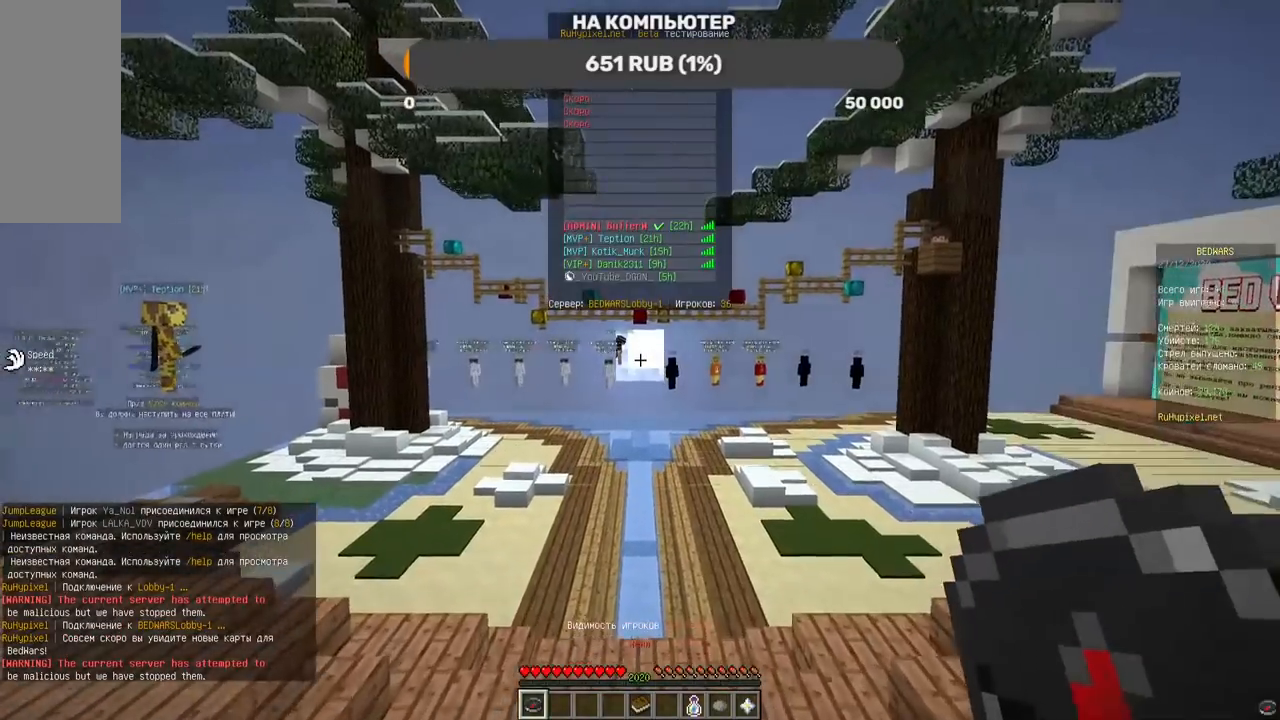
{"keys": [], "mouse": [], "events": [[134, "w", "up"]]}
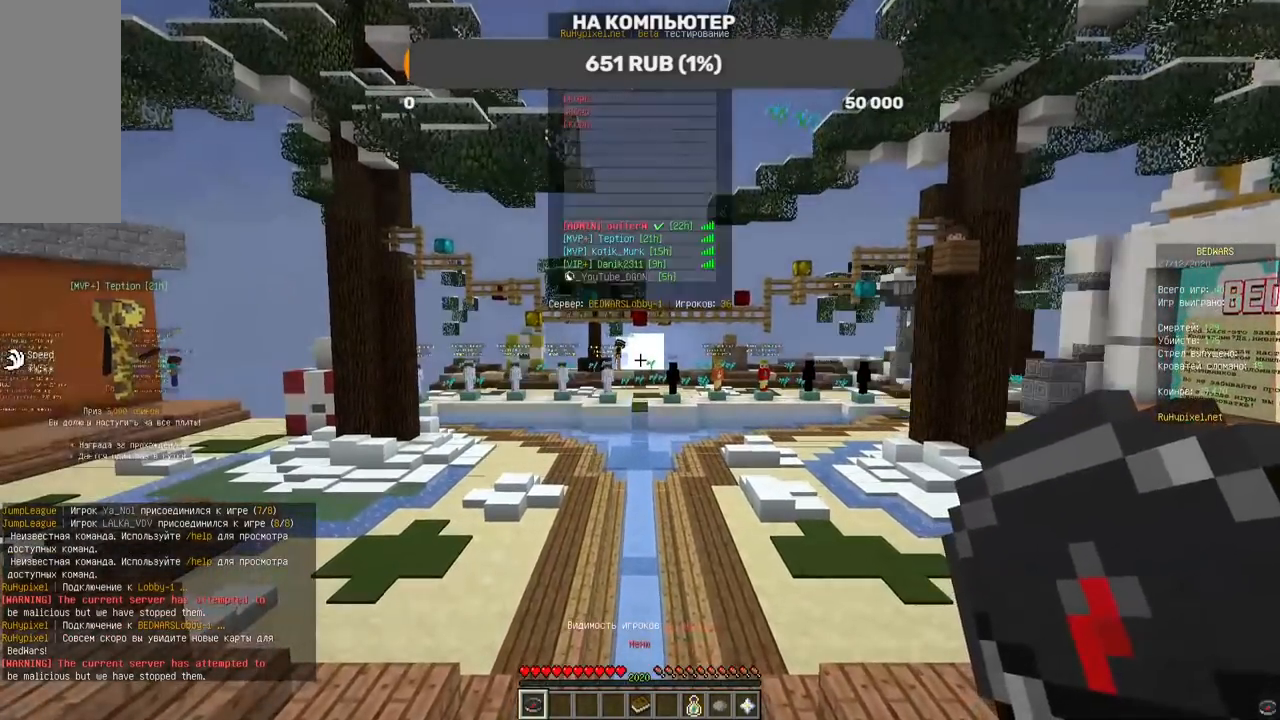
{"keys": ["w"], "mouse": [], "events": [[302, "w", "down"]]}
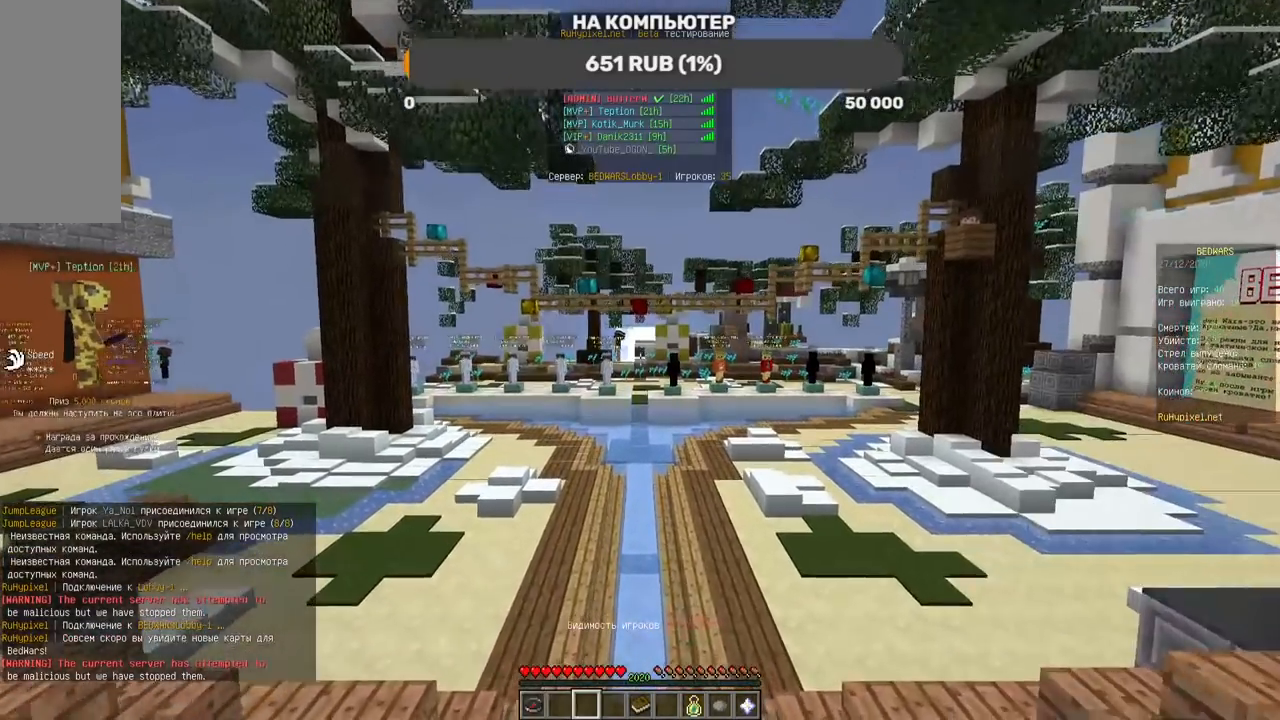
{"keys": ["w"], "mouse": [], "events": []}
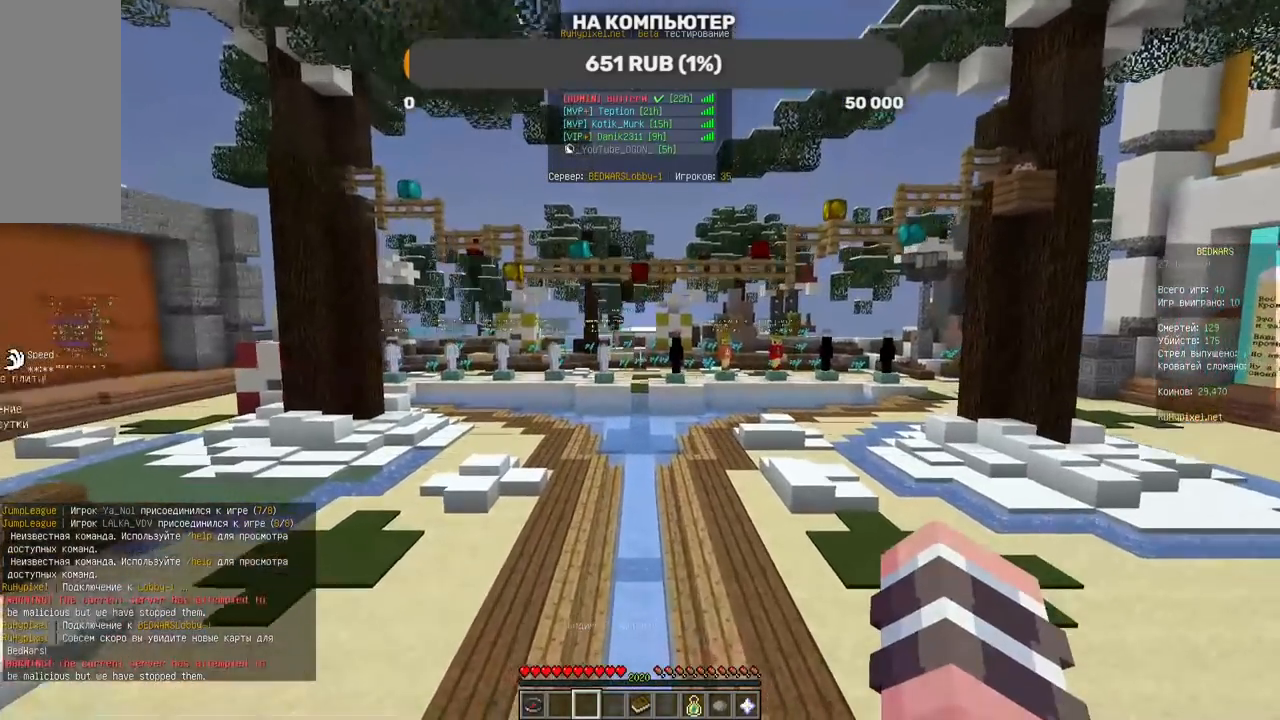
{"keys": ["w"], "mouse": [], "events": []}
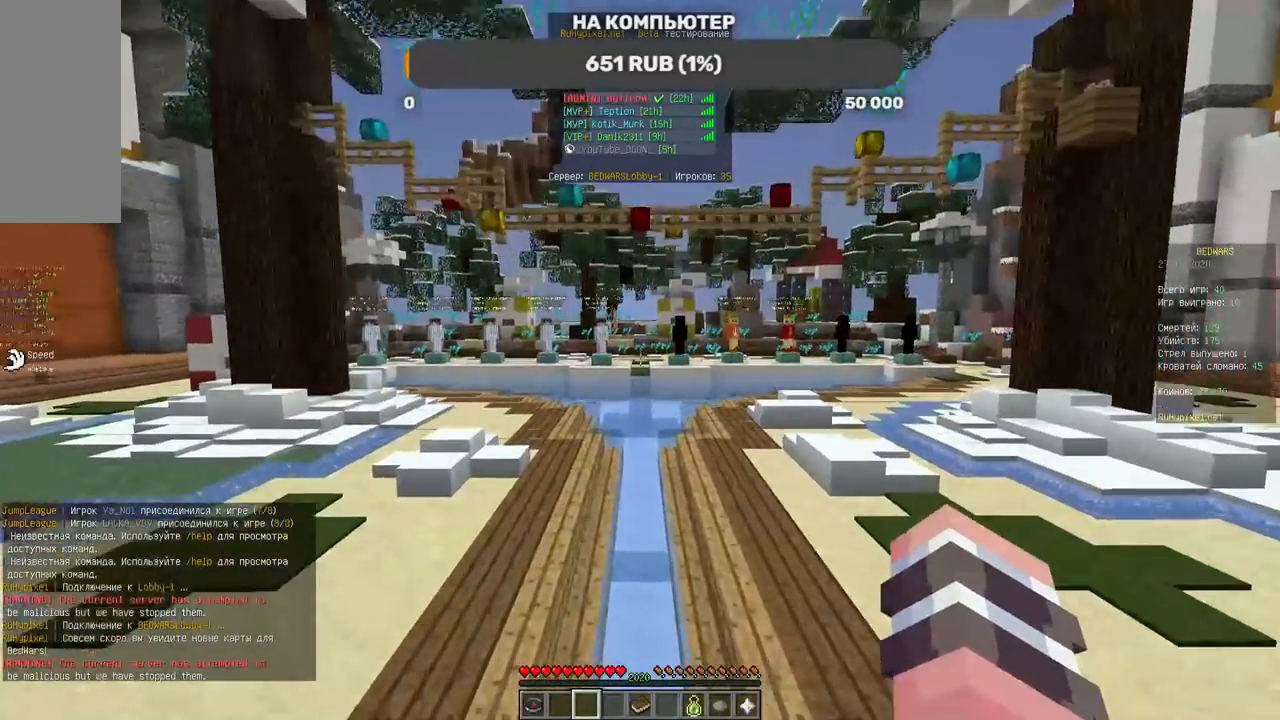
{"keys": ["w"], "mouse": [], "events": []}
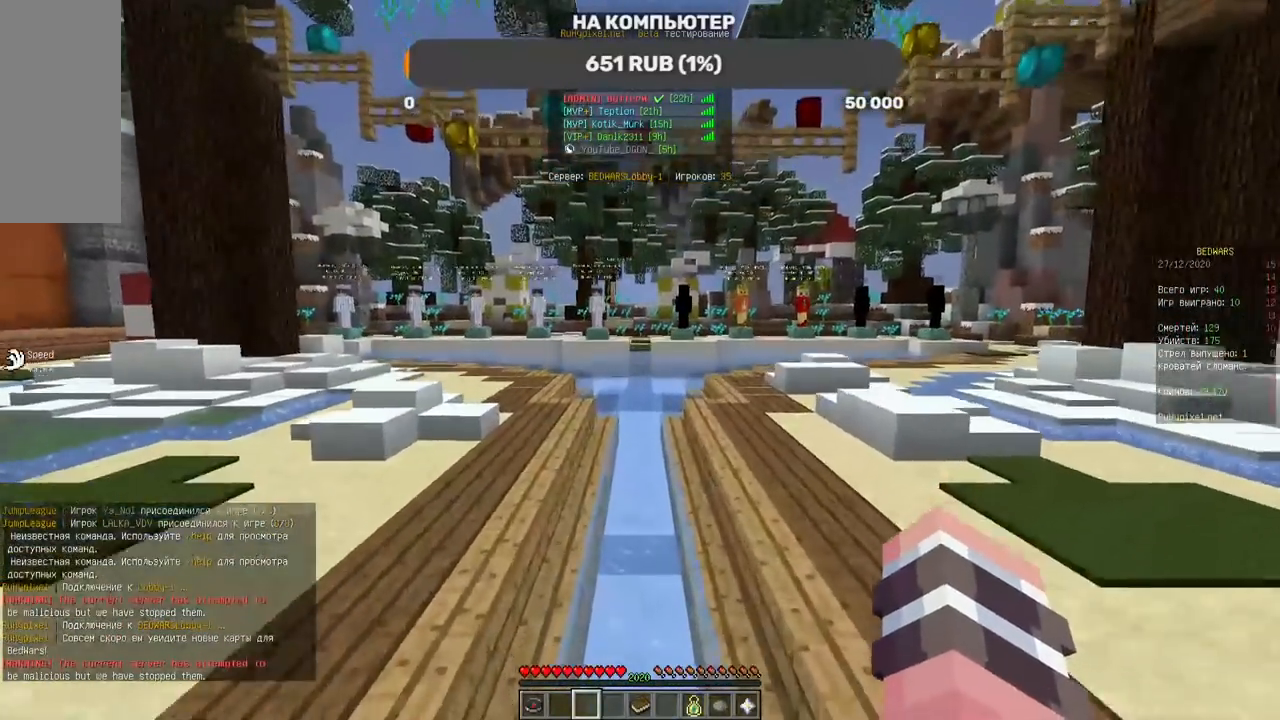
{"keys": ["w"], "mouse": [], "events": []}
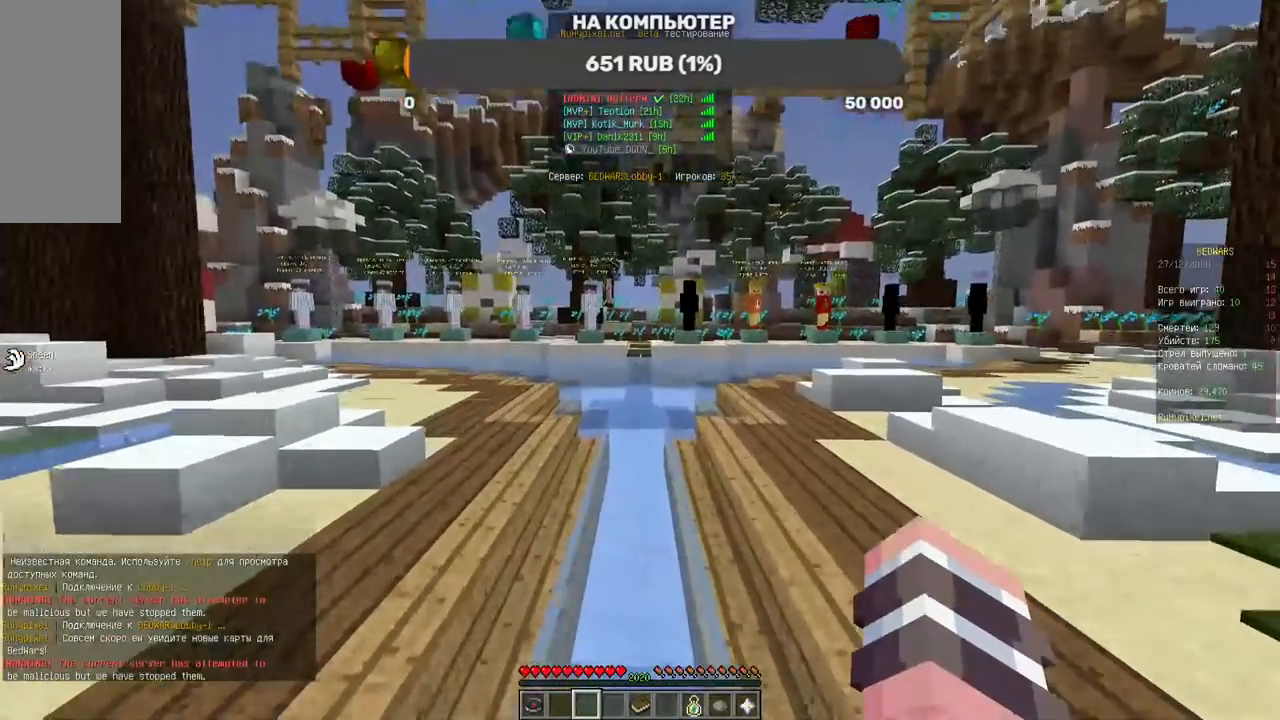
{"keys": ["a", "w"], "mouse": [], "events": [[33, "a", "down"]]}
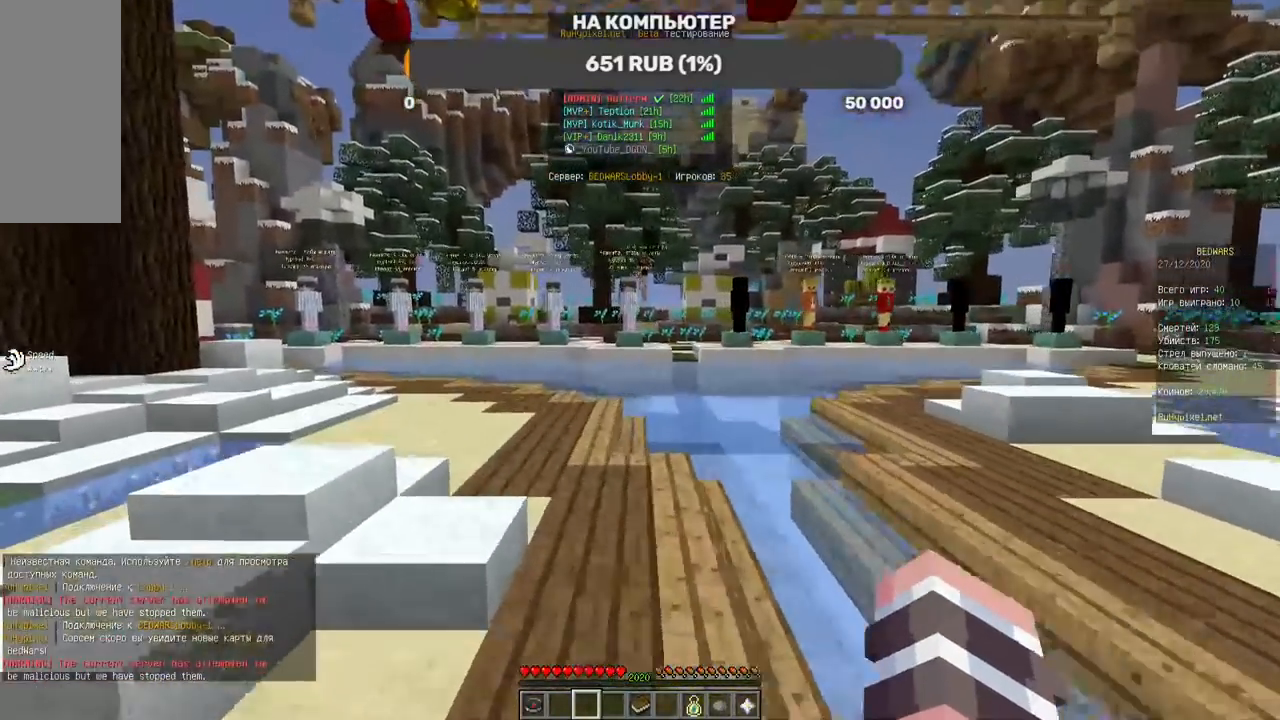
{"keys": ["a", "w"], "mouse": [], "events": []}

==*==

> WORK ITEM:
Show the lines of the listing above with "down".

> TASK OUTPUT:
{"keys": ["w"], "mouse": [], "events": [[302, "w", "down"]]}
{"keys": ["a", "w"], "mouse": [], "events": [[33, "a", "down"]]}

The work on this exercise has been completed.